[TEXT EXCERPT]

Monday, June 1, 2015

Dream Saga Series: Enjoying the Bounty




It's June on the farm, and it's been amazing to live here during the slide from spring into summer and enjoy some literal fruits of the season.

Last year at this time, we had just closed on the sale of our former home and were starting a rent-back period of one month. On June 1st of last year, we had been out to this lovely farmhouse, but had not decided to make the leap. That would come a few days later.

When we did make the offer and were in escrow and came out for inspections and visits, we enjoyed some of the fruit off the trees. However, by the time we moved into the house in late July, we had lost much of the grape and stone fruit harvest to the birds.


Baby birds nesting in one of our citrus trees

But not this year! This year we pruned trees and hung CDs from branches and watered and watered and the other night I had my very first apricot from our trees. And it was pure heaven! I hope I never lose the joy and wonder about being able to step out my front door and pick fruit right off the tree and eat it.

I have been busy in other ways as well. We have had citrus coming out of our ears for the last few months. I have made lemon curd, juiced and frozen lemons for lemonade in the summer. I've made lemon sorbet, lemon cupcakes, lemon chicken and lemoncello. My first batch is currently soaking in the rindy goodness in a dark cabinet.




I have made orange juice a plenty, eaten a ton of oranges and made orange sherbet (oh my...so good!)

[/TEXT EXCERPT]

EXERCISE SET
a: In the farm blog post, what was hung from the tree branches this year?
b: Reproduce word for word the farm blog post, everything from "Baby birds nesting" down to "and eat it.".

[RECORDS]

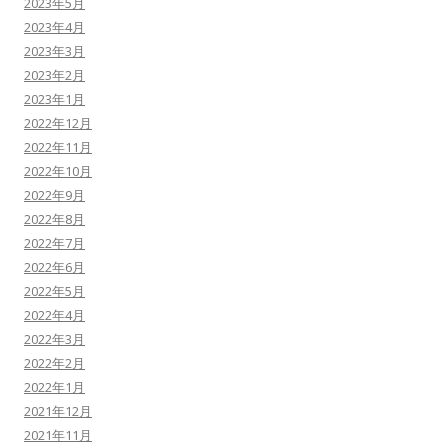
2023年5月
2023年4月
2023年3月
2023年2月
2023年1月
2022年12月
2022年11月
2022年10月
2022年9月
2022年8月
2022年7月
2022年6月
2022年5月
2022年4月
2022年3月
2022年2月
2022年1月
2021年12月
2021年11月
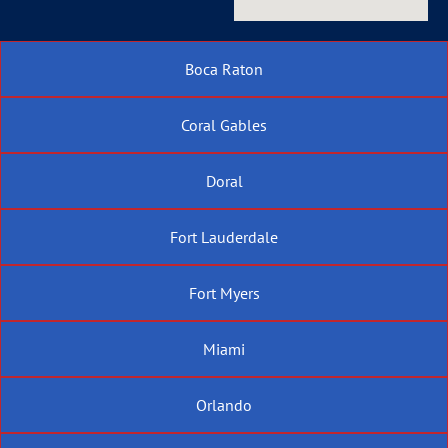
Boca Raton
Coral Gables
Doral
Fort Lauderdale
Fort Myers
Miami
Orlando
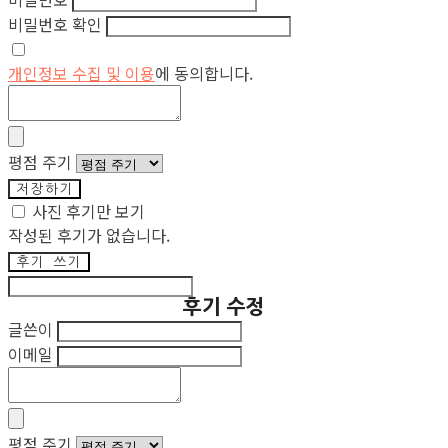
비밀번호 확인
개인정보 수집 및 이용
에 동의합니다.
평점 주기
저장하기
사진 후기만 보기
작성된 후기가 없습니다.
후기 쓰기
후기 수정
글쓴이
이메일
평점 주기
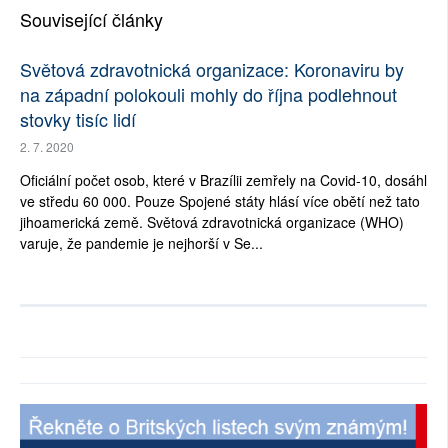
Související články
Světová zdravotnická organizace: Koronaviru by
na západní polokouli mohly do října podlehnout
stovky tisíc lidí
2. 7. 2020
Oficiální počet osob, které v Brazílii zemřely na Covid-10, dosáhl
ve středu 60 000. Pouze Spojené státy hlásí více obětí než tato
jihoamerická země. Světová zdravotnická organizace (WHO)
varuje, že pandemie je nejhorší v Se...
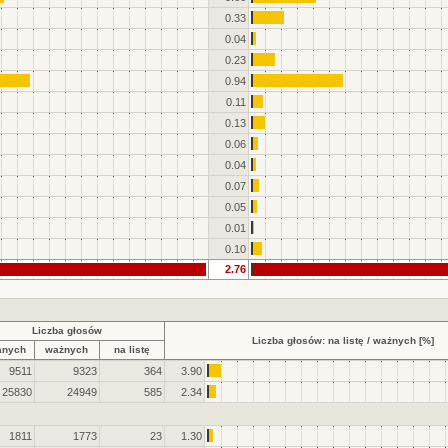
0.33
0.04
0.23
0.94
0.11
0.13
0.06
0.04
0.07
0.05
0.01
0.10
2.76
Liczba głosów
Liczba głosów: na listę / ważnych [%]
anych
ważnych
na listę
9511
9323
364
3.90
25830
24949
585
2.34
1811
1773
23
1.30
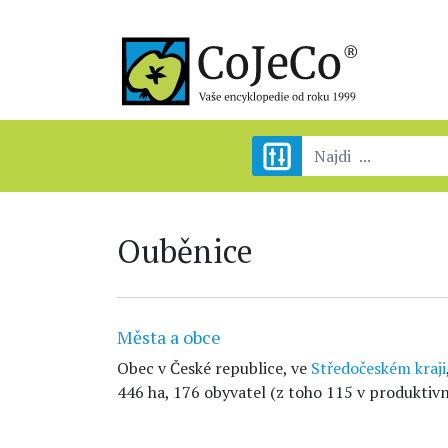
Ouběnice
Města a obce
Obec v České republice, ve
Středočeském kraji
446 ha, 176 obyvatel (z toho 115 v produktivn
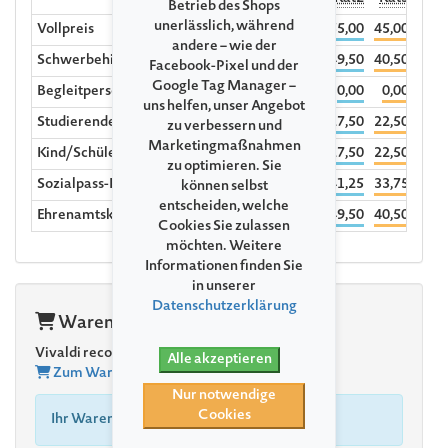
Betrieb des Shops
unerlässlich, während
Vollpreis
65,00
55,00
45,00
1
andere – wie der
Schwerbehinderte ab dem Grad 70%
58,50
49,50
40,50
Facebook-Pixel und der
Google Tag Manager –
Begleitperson
0,00
0,00
0,00
uns helfen, unser Angebot
Studierende/Azubis/BFD bis 30 Jahre
32,50
27,50
22,50
zu verbessern und
Marketingmaßnahmen
Kind/Schüler (4-18 Jahre)
32,50
27,50
22,50
zu optimieren. Sie
Sozialpass-Inhaber:innen
48,75
41,25
33,75
können selbst
entscheiden, welche
Ehrenamtskarte
58,50
49,50
40,50
Cookies Sie zulassen
möchten. Weitere
Informationen finden Sie
in unserer
Datenschutzerklärung
Warenkorb
Vivaldi recomposed
Alle akzeptieren
Zum Warenkorb
Nur notwendige
Cookies
Ihr Warenkorb ist leer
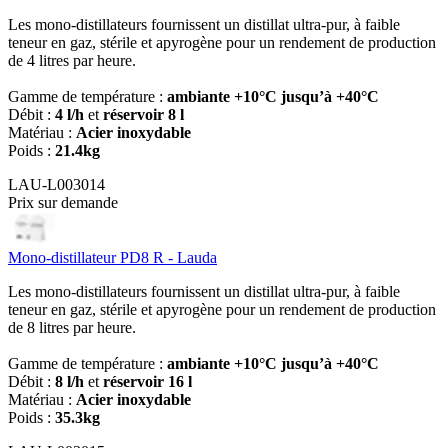
Les mono-distillateurs fournissent un distillat ultra-pur, à faible
teneur en gaz, stérile et apyrogène pour un rendement de production
de 4 litres par heure.
Gamme de température :
ambiante +10°C jusqu’à +40°C
Débit :
4 l/h
et
réservoir 8 l
Matériau :
Acier inoxydable
Poids :
21.4kg
LAU-L003014
Prix sur demande
Mono-distillateur PD8 R - Lauda
Les mono-distillateurs fournissent un distillat ultra-pur, à faible
teneur en gaz, stérile et apyrogène pour un rendement de production
de 8 litres par heure.
Gamme de température :
ambiante +10°C jusqu’à +40°C
Débit :
8 l/h
et
réservoir 16 l
Matériau :
Acier inoxydable
Poids :
35.3kg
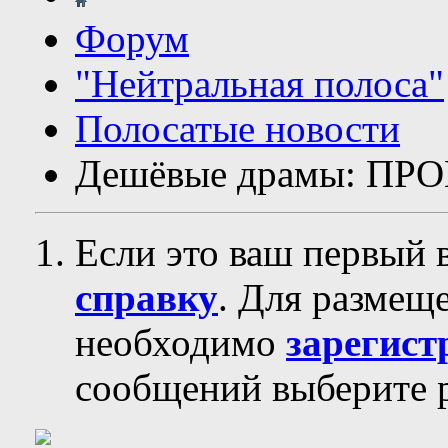
Форум
"Нейтральная полоса"
Полосатые новости
Дешёвые драмы: ПР
Если это ваш первый 
справку
. Для размещ
необходимо
зарегист
сообщений выберите р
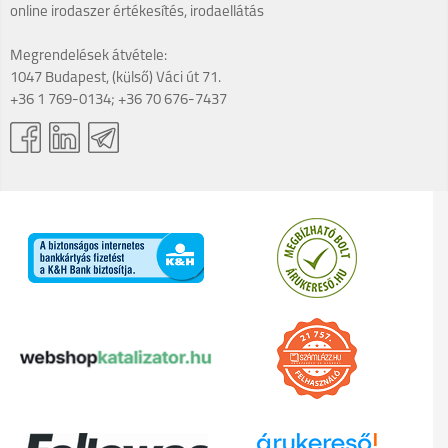
online irodaszer értékesítés, irodaellátás
Megrendelések átvétele:
1047 Budapest, (külső) Váci út 71.
+36 1 769-0134; +36 70 676-7437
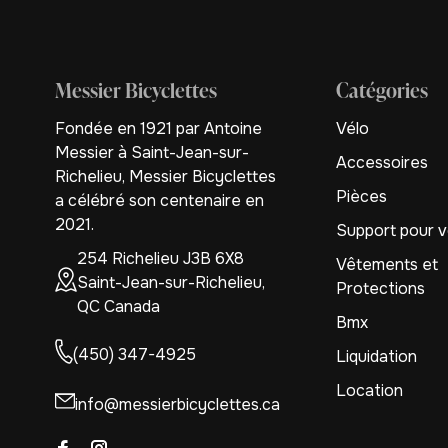
Messier Bicyclettes
Catégories
Fondée en 1921 par Antoine
Vélo
Messier à Saint-Jean-sur-
Accessoires
Richelieu, Messier Bicyclettes
Pièces
a célébré son centenaire en
2021.
Support pour v
254 Richelieu J3B 6X8
Vêtements et
Saint-Jean-sur-Richelieu,
Protections
QC Canada
Bmx
(450) 347-4925
Liquidation
Location
info@messierbicyclettes.ca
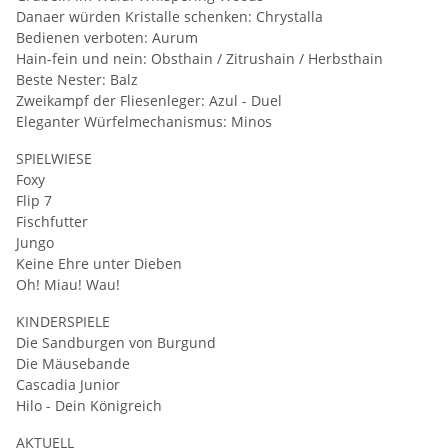
Danaer würden Kristalle schenken: Chrystalla
Bedienen verboten: Aurum
Hain-fein und nein: Obsthain / Zitrushain / Herbsthain
Beste Nester: Balz
Zweikampf der Fliesenleger: Azul - Duel
Eleganter Würfelmechanismus: Minos
SPIELWIESE
Foxy
Flip 7
Fischfutter
Jungo
Keine Ehre unter Dieben
Oh! Miau! Wau!
KINDERSPIELE
Die Sandburgen von Burgund
Die Mäusebande
Cascadia Junior
Hilo - Dein Königreich
AKTUELL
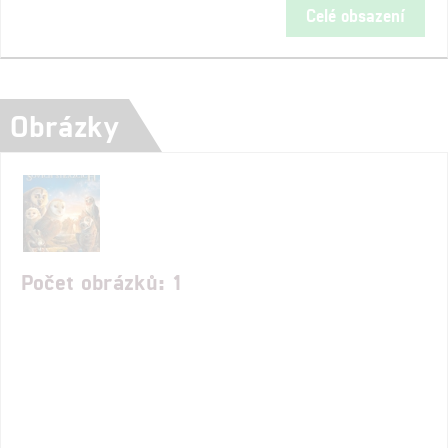
Celé obsazení
Obrázky
Počet obrázků: 1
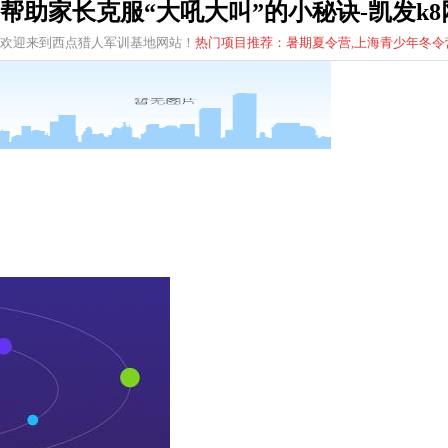
帮助家长克服“大吼大叫”的小秘诀-凯发k
欢迎来到西点猎人军训基地网站！
热门项目推荐：暑期夏令营,上海青少年
冬
令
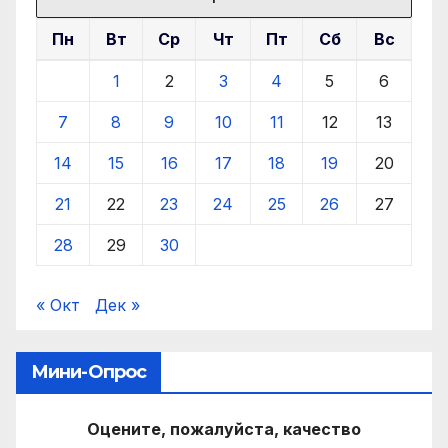
Пн
Вт
Ср
Чт
Пт
Сб
Вс
1
2
3
4
5
6
7
8
9
10
11
12
13
14
15
16
17
18
19
20
21
22
23
24
25
26
27
28
29
30
« Окт
Дек »
Мини-Опрос
Оцените, пожалуйста, качество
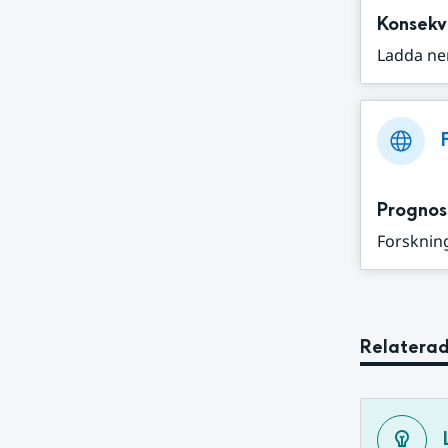
Konsekv
Ladda ne
Prognos
Forskning
Relaterad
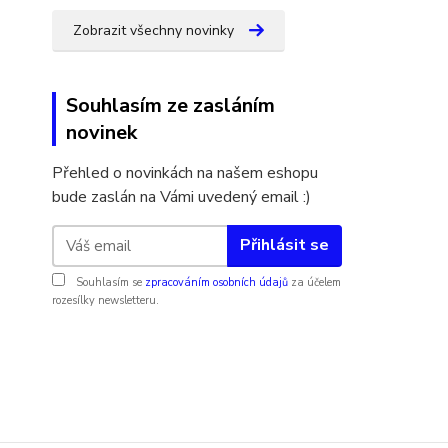
Zobrazit všechny novinky
Souhlasím ze zasláním
novinek
Přehled o novinkách na našem eshopu
bude zaslán na Vámi uvedený email :)
Přihlásit se
Souhlasím se
zpracováním osobních údajů
za účelem
rozesílky newsletteru.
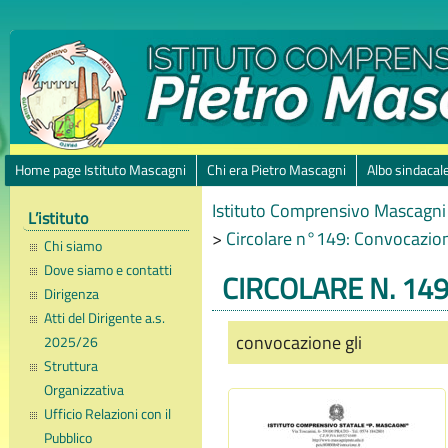
Home page Istituto Mascagni
Chi era Pietro Mascagni
Albo sindacal
Istituto Comprensivo Mascagni 
L’istituto
>
Circolare n°149: Convocazio
Chi siamo
Dove siamo e contatti
CIRCOLARE N. 149
Dirigenza
Atti del Dirigente a.s.
convocazione gli
2025/26
Struttura
Organizzativa
Ufficio Relazioni con il
Pubblico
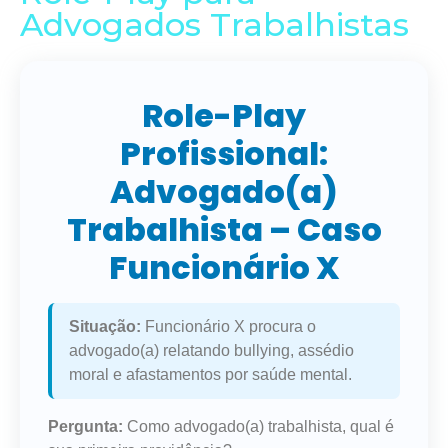
Advogados Trabalhistas
Role-Play
Profissional:
Advogado(a)
Trabalhista – Caso
Funcionário X
Situação:
Funcionário X procura o
advogado(a) relatando bullying, assédio
moral e afastamentos por saúde mental.
Pergunta:
Como advogado(a) trabalhista, qual é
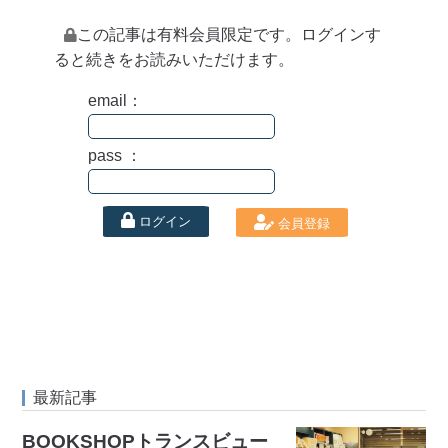
この記事は有料会員限定です。ログインす
ると続きをお読みいただけます。
email：
pass ：
ログイン
会員登録
最新記事
BOOKSHOPトランスビュー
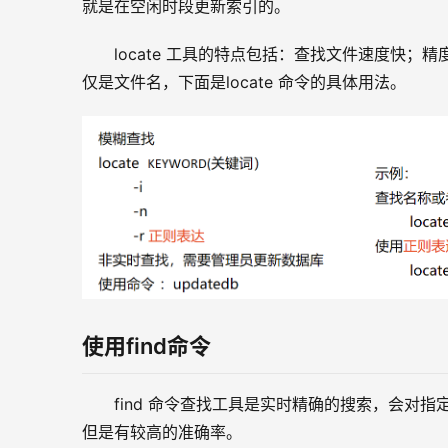
就是在空闲时段更新索引的。
locate 工具的特点包括：查找文件速度快
仅是文件名，下面是locate 命令的具体用法。
使用find命令
find 命令查找工具是实时精确的搜索，会对
但是有较高的准确率。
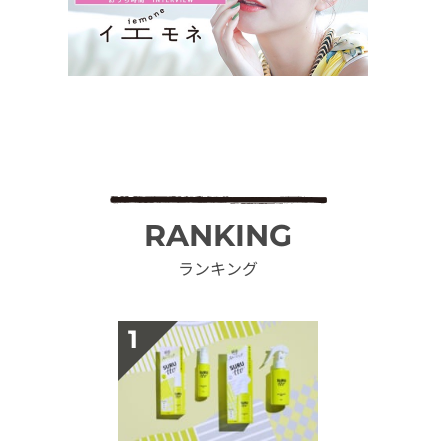
RANKING
ランキング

[/RECORDS]

ANSWERS BELOW
a: CDs were hung from the branches.

b:
Baby birds nesting in one of our citrus trees

But not this year! This year we pruned trees and hung CDs from branches and watered and watered and the other night I had my very first apricot from our trees. And it was pure heaven! I hope I never lose the joy and wonder about being able to step out my front door and pick fruit right off the tree and eat it.